§ **TASK OBJECTIVE**
After finding the line that contains "Updating the website" in the entries below, retype it and every following line precisely, the last included.

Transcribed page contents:

====

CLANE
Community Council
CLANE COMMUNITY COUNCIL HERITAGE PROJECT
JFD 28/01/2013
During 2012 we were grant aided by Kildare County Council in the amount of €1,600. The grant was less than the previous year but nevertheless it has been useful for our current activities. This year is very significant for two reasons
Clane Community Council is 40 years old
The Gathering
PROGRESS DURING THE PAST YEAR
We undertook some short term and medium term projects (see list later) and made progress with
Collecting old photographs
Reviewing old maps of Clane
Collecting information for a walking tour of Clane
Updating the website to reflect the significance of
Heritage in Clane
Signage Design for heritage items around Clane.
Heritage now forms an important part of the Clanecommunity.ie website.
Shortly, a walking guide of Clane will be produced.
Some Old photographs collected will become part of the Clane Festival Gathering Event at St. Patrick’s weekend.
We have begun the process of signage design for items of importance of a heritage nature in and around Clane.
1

====

§ **YOUR SOLUTION**
Updating the website to reflect the significance of
Heritage in Clane
Signage Design for heritage items around Clane.
Heritage now forms an important part of the Clanecommunity.ie website.
Shortly, a walking guide of Clane will be produced.
Some Old photographs collected will become part of the Clane Festival Gathering Event at St. Patrick’s weekend.
We have begun the process of signage design for items of importance of a heritage nature in and around Clane.
1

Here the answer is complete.